CCL UK members have recently succeeded in making a splash in the Guardian, several years after our last successes.

Joe Grimm responded to the article titled: Five years on, the world is failing to learn the gilets jaunes’ lesson about class and climate which reiterated the dangers of climate policies which place the greatest burden on those least able to pay.

Joe wrote:

Oliver Haynes’ excellent analysis (Five years on, the world is failing to learn the gilets jaunes’ lesson about class and climate, 17 November) missed an opportunity to propose a practical solution. Four provinces of Canada have been using a form of climate income (AKA carbon fee and dividend), where a fee is levied on carbon fuel extraction or importation, and the revenue gets redistributed to citizens via a dividend in order to cope with rising prices.
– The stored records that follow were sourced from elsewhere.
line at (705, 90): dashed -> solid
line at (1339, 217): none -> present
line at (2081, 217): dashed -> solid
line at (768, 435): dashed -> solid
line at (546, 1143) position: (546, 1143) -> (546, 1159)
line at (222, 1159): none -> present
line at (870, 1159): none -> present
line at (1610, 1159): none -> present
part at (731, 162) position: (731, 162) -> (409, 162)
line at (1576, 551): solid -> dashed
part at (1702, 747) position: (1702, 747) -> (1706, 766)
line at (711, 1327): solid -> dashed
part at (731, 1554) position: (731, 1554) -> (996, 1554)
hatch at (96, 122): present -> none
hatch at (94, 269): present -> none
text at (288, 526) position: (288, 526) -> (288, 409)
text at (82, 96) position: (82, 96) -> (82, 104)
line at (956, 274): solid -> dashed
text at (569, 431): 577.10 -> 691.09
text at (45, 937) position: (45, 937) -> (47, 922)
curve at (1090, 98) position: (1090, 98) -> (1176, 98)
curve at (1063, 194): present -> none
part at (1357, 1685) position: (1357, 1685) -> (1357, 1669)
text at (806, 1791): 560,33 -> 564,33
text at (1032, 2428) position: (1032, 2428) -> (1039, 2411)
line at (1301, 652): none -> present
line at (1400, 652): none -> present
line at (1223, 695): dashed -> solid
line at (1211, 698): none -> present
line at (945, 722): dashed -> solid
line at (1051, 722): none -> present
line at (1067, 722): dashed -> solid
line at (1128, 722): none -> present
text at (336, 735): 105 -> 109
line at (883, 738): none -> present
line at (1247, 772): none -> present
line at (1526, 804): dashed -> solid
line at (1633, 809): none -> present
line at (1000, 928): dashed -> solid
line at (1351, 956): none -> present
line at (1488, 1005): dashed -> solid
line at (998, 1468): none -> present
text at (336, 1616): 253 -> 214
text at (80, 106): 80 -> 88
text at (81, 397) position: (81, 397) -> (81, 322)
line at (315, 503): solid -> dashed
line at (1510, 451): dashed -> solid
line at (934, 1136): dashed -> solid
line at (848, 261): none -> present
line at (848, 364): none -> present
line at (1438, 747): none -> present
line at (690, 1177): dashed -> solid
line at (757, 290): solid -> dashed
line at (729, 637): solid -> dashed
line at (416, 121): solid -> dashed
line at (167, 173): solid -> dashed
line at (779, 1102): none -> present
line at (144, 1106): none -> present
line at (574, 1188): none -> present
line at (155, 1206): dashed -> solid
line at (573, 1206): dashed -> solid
Switzerland has a carbon tax and it redistributes most of the revenue to citizens. Austria has the Klimabonus doing the same. Democrats in the US Congress introduced bills, but of course there was no support from the opposing party.

The UK and EU are locked into emission trading schemes that do not support citizens as fuel prices rise. Citizens’ Climate Lobby and Citizens’ Climate International are promoting the carbon fee and income redistribution model, but it’s an uphill battle. The government could support us better by implementing examples that have been shown to work in other countries.

CCL UK Co-Founder Judy Hindley responded to articles on the Climate Inequality report (CCL discussion here) and middle class habits which advocated further taxation of those best able to pay but without the incentives to decarbonise that Climate Income offers.

Judy wrote:

Re your special series, The great carbon divide, on inequality and the climate last week and the article by Damian Carrington (Restaurants, pets and holidays: how UK’s well-off have outsize carbon footprints, 20 November), the immense cost of climate change to those least responsible is one of the most appalling developments we now confront. Yet, there is an answer. It’s nearly 10 years since Jonathan Porritt, in his book The World We Made, first called for the kind of carbon tax (now known more generally as climate income) that’s been implemented in four provinces of Canada.*It’s basically a predictably rising price on all fossil fuels, with the funds rebated to citizens.

The policy is redistributive, costs the government nothing and, unlike a one-off windfall tax, holds the promise of gradually pricing fossil fuels entirely out of the market. Meanwhile, it rewards alternative energy use and gives incentives to every kind of “green” innovation, initiative or behaviour.

Studies show that this policy on its own could be a giant step to net zero, cutting pollution and climate costs, and paid for by fossil fuel companies themselves.

It is great to see our members disproving the assumption that carbon pricing means robbing the poor to pay the rich!